Hypoxic activation of reporter gene expression by the −82 kb PAG1 HRE

To evaluate the functionality of the putative −82 kb HRE, heterologous reporter gene assays were performed using a 317 bp fragment encompassing the HBS and covering the entire high stringency HIF-2 binding site (7). This 317 bp fragment was cloned in both orientations upstream of a heterologous SV40 promoter (Figure 4A). pH3SVL, an SV40 promoter-driven luciferase reporter gene containing three concatamerized HREs derived from the −3.5 kb transferrin enhancer (33), was used as positive control. In contrast to pH3SVL, the 317 bp fragment did not significantly increase firefly luciferase activity in hypoxic HeLa cells (Figure 4A). However, a 2 kb fragment of the same −82 kb region significantly enhanced hypoxic reporter gene induction, regardless of its orientation (Figure 4A), confirming that the minimal HBS is not sufficient to constitute a functional HRE but rather includes additional cis-acting elements. Indeed, only the 2 kb fragment covers the entire ENCODE-derived H3K4Me1 and H3K27Ac tracks found in the UCSC Genome Browser (Supplementary Figure S3).

Figure 4.

Hypoxic cis-activation of reporter genes by the −82 kb PAG1 HRE. (A) A 317 bp or a 2 kb fragment, both including the −82 kb PAG1 HRE, was used to enhance expression of an SV40 promoter-driven firefly luciferase reporter gene vector (pGL3p). pH3SVL, containing three HREs with tandem HBSs derived from the transferrin gene, was used as a positive control. Following transient co-transfection, HeLa cells were exposed to 20% O₂ or 0.2% O₂ for 24 h. Results are displayed as ratios of firefly to SV40 promoter-driven Renilla luciferase activities in relative light units (R.L.U.) from three independent experiments performed in triplicates, error bars correspond to the SEM. Statistical analyses were performed with unpaired Student's t-tests (**P < 0.01; ***P < 0.001). (B) HeLa and MCF-7 cells, stably transfected with shCtrl, shHIF-1α and/or shHIF-2α, were additionally transiently transfected with the indicated reporter genes. Statistical analyses were performed with one-way ANOVA and Dunnet's correction for multiple comparisons (*P < 0.05; **P < 0.01). (C) The 2 kb HRE fragment, containing the wild-type (HBSw) or a mutant HBS (HREm), was used to enhance expression of a PAG1 promoter-driven firefly luciferase reporter gene (pPAG1p). A PHD2 promoter-driven luciferase vector served as positive control. Statistical analyses were performed with unpaired Student's t-test (***P < 0.001). (D) HeLa and MCF-7 cells were transiently co-transfected with the indicated reporter gene vectors together with empty, HIF-1α and HIF-2α overexpression vectors. The CA9 and PAI1 promoter-driven luciferase vectors served as HIF-1α and HIF-2α, respectively, isoform-specific controls. Statistical analyses were performed with one-way ANOVA and Dunnet's correction for multiple comparisons (*P < 0.05; **P < 0.01). (B–D) Exposure to hypoxia and determination of reporter gene activity was performed as in (A).
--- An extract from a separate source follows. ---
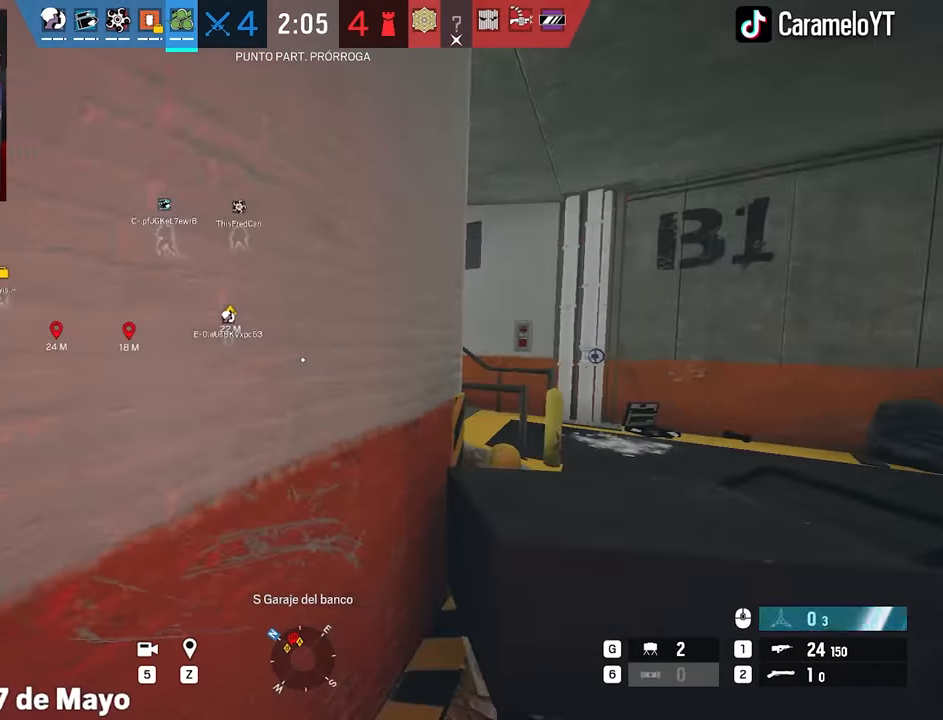
{"keys": [], "mouse": [], "events": [[183, "ctrl", "up"], [233, "a", "up"]]}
To assess HIFα isoform-specific hypoxic trans-activation of the 2 kb fragment encompassing the −82 kb PAG1 HRE, single or double shHIFα-mediated knockdown cells were transfected with reporter gene constructs. Consistent with endogenous PAG1 protein regulation (see above), shHIF-1α/shHIF-2α double-knockdown HeLa and MCF-7 cells were not able to induce HRE-dependent luciferase activity (Figure 4B). PAG1 −82 kb HRE-driven reporter gene activity was mainly impaired by shHIF-1α single-knockdown in HeLa cells and shHIF-2α single-knockdown in MCF-7 cells (Figure 4B), as observed for endogenous PAG1 expression shown above.
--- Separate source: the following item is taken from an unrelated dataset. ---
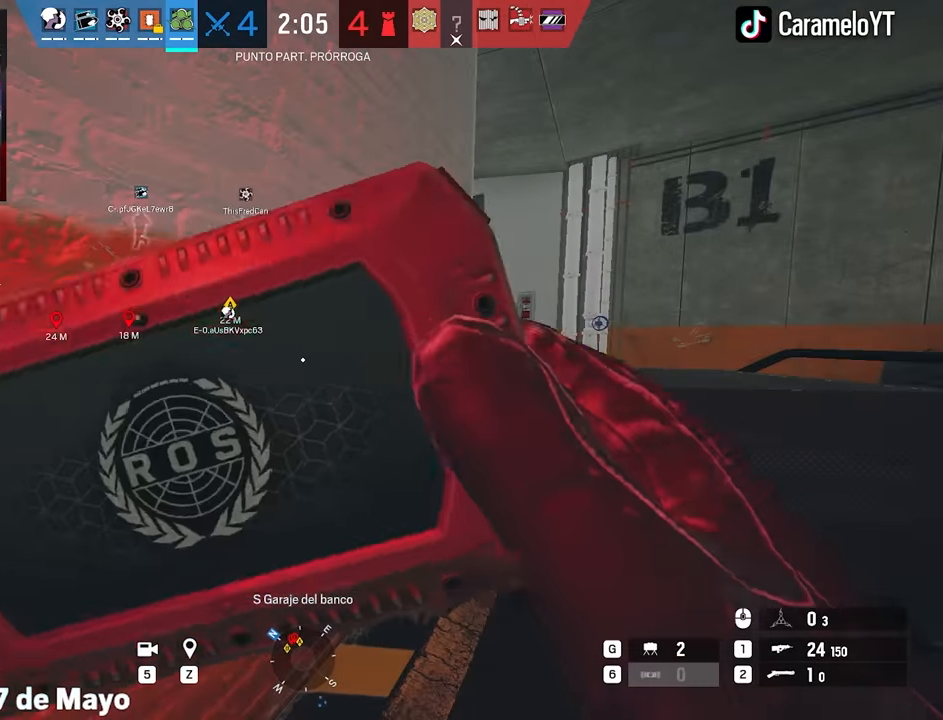
{"keys": [], "mouse": [], "events": [[383, "space", "down"], [433, "space", "up"]]}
To explore the functional interaction of the PAG1 promoter with the −82 kb HRE, luciferase reporter genes were constructed containing the 1 kb promoter fragment 5′ of the luciferase gene and the 2 kb HRE fragment 3′ to the luciferase gene to mimic its distal location on the circular plasmid (Figure 4C). An established PHD2 promoter-driven reporter gene was included as positive control (17). As observed before, the PAG1 promoter alone conferred basal but not hypoxically induced reporter gene expression. However, the −82 kb PAG1 HRE significantly enhanced PAG1 promoter activity under hypoxic conditions (Figure 4C). Mutation of the −82 kb HRE (5′-CGTG-3′ to 5′-ATAA-3′) completely abrogated hypoxic reporter gene induction (Figure 4C).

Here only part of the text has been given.